Может быть, такого рассмотрения не было, и Сашу Горбаня из комсомола не исключали? Или, – подумал я, – это было сделано заочно, и спросил Сашу об этом

Оказалось, что Саша об этом вообще ничего не знает:

– Только комитет комсомола НГУ - и всё.

Я твёрдо знал, что без райкома комсомола не могло обойтись, и документы об этом должны были сохраниться в архивах. Скорее всего, их никто не искал.

Обращаю внимание моего читателя на дату – октябрь 1969 года, я не ошибся: надписи на стенах появились в начале января 1968 года, а разбирательство было в октябре 1969, – более полутора лет.
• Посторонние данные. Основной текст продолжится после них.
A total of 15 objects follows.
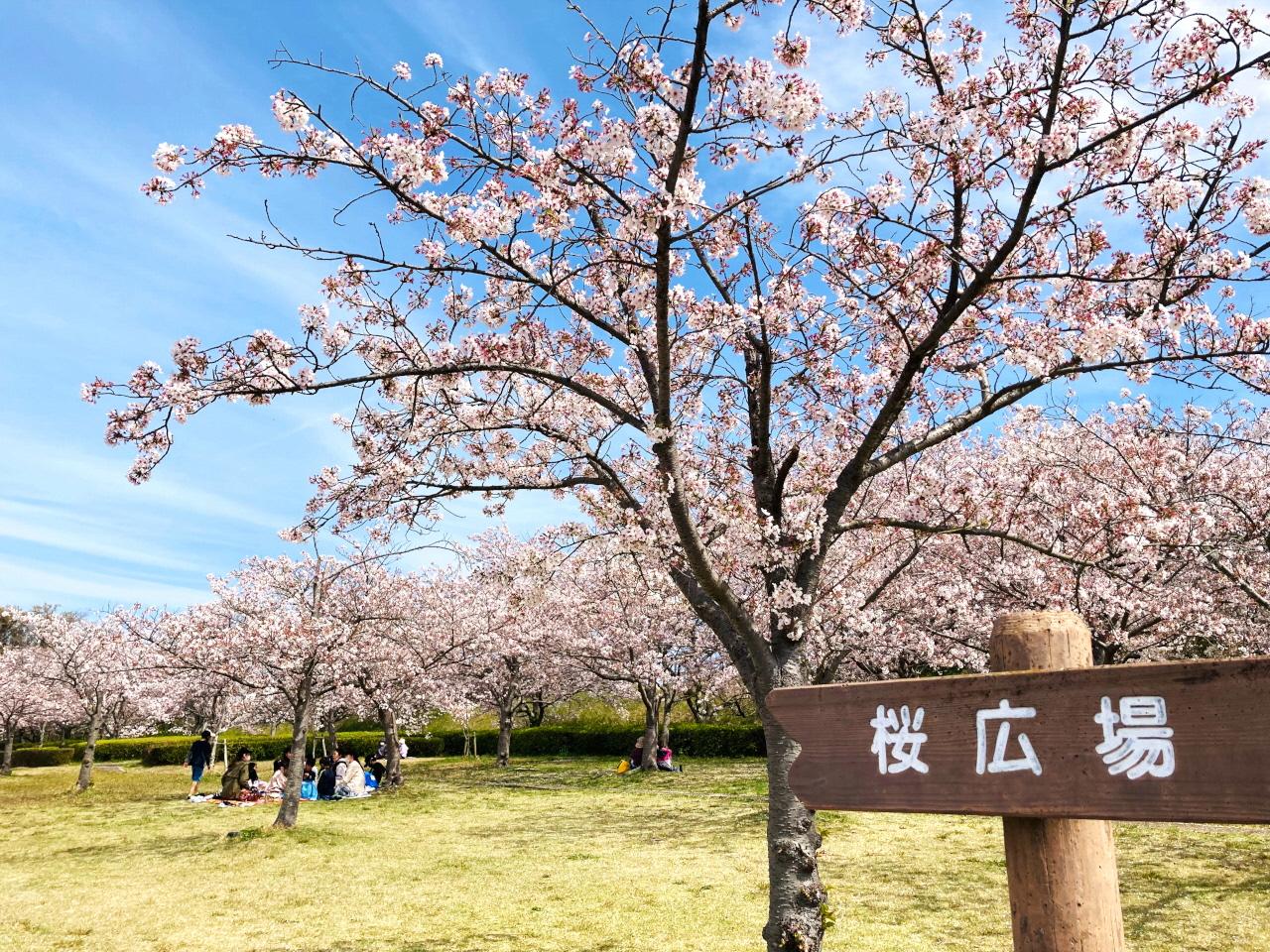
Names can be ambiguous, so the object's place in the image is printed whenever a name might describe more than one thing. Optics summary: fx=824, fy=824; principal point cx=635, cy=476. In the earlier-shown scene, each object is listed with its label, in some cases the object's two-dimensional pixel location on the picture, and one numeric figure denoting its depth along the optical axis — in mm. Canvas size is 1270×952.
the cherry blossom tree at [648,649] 21609
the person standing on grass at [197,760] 20453
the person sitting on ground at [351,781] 18078
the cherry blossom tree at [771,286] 4562
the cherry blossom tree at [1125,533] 7664
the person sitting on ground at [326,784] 17953
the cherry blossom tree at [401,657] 18812
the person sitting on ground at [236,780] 17578
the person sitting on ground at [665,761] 22250
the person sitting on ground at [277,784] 18422
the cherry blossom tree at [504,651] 22844
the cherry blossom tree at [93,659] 21531
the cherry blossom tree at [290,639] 13141
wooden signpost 2131
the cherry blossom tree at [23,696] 29250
И вот, повторяю: Саша и его товарищи были исключены из комсомола, а затем по представлению комитета комсомола отчислены из университета. Все. кроме Петрика, который уехал в Киев и, видимо, был отчислен раньше.

Пытался ли Вас кто-нибудь защитить?

–А это как? Как Вы себе это представляете? Я – никак. Вот анонимный прокурор защитил, когда вернул дело, отказавшись поддерживать обвинение из-за моего малолетства на момент деяния (по 206-й, которую нам инкриминировали, 15-летний не подлежал уголовному преследованию).

Впоследствии Саша с грустью написал:

– Кстати, наблюдая за разными людьми, я выяснил, что самыми отъявленными негодяями были комсомольские активисты.